Buy from stock, order to forecast, or build your own brand — each sourcing model trades off speed, margin and commitment differently. Picking the right one (often a mix) is what keeps your shelves full and your cash flow healthy. Here's how to decide.
Dealers ask us which sourcing model fits them. There isn't one answer — most successful partners blend all three. Here's how stock, made-to-order and private label compare, and when each makes sense. Browse the full catalogue to see what's available from stock.
1. Buy from stock
Fastest, lowest commitment. Order catalogue items as you need them. Best for testing a range, covering long-tail demand and keeping working capital light. The trade-off is standard pricing and standard branding.
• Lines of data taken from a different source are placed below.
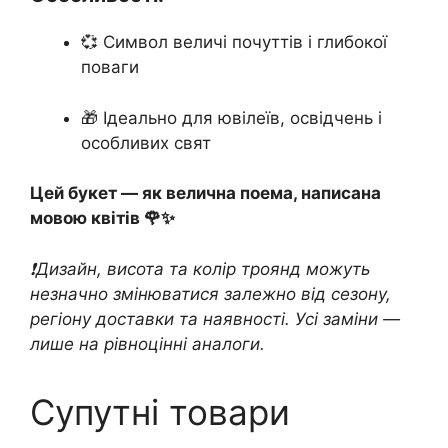
💞 Символ величі почуттів і глибокої
поваги
🎁 Ідеально для ювілеїв, освідчень і
особливих свят
Цей букет — як велична поема, написана
мовою квітів 🌹✨
❗️Дизайн, висота та колір троянд можуть
незначно змінюватися залежно від сезону,
регіону доставки та наявності. Усі заміни —
лише на рівноцінні аналоги.
Супутні товари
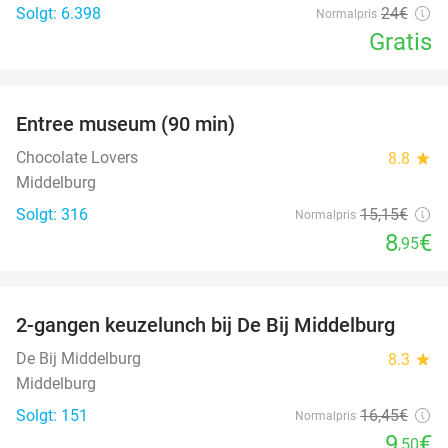
Solgt: 6.398
24€
Normalpris
Gratis
favorite_border
Entree museum (90 min)
41%
Chocolate Lovers
8.8
star
Middelburg
Solgt: 316
15
,15
€
Normalpris
8
€
,95
favorite_border
2-gangen keuzelunch bij De Bij Middelburg
42%
De Bij Middelburg
8.3
star
Middelburg
Solgt: 151
16
,45
€
Normalpris
9
€
,50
2. Made-to-order / forecast
Better pricing, planned supply. Commit to volumes against a forecast and we schedule production. Best for your core movers where you can predict demand — you get keener pricing and reliable availability in exchange for planning ahead.
3. Private label / OEM
Highest margin and loyalty, highest commitment. Your brand on our instruments (or built to your spec). Best once a line is proven and volumes justify branding set-up. See the OEM guide for how it works.
How to blend them
- New range / unproven demand: start from stock.
- Proven core movers: move to made-to-order forecasts for better pricing.
- Flagship lines you want to own: private label for margin and brand loyalty.
- Long-tail / occasional items: keep on stock to avoid tying up capital.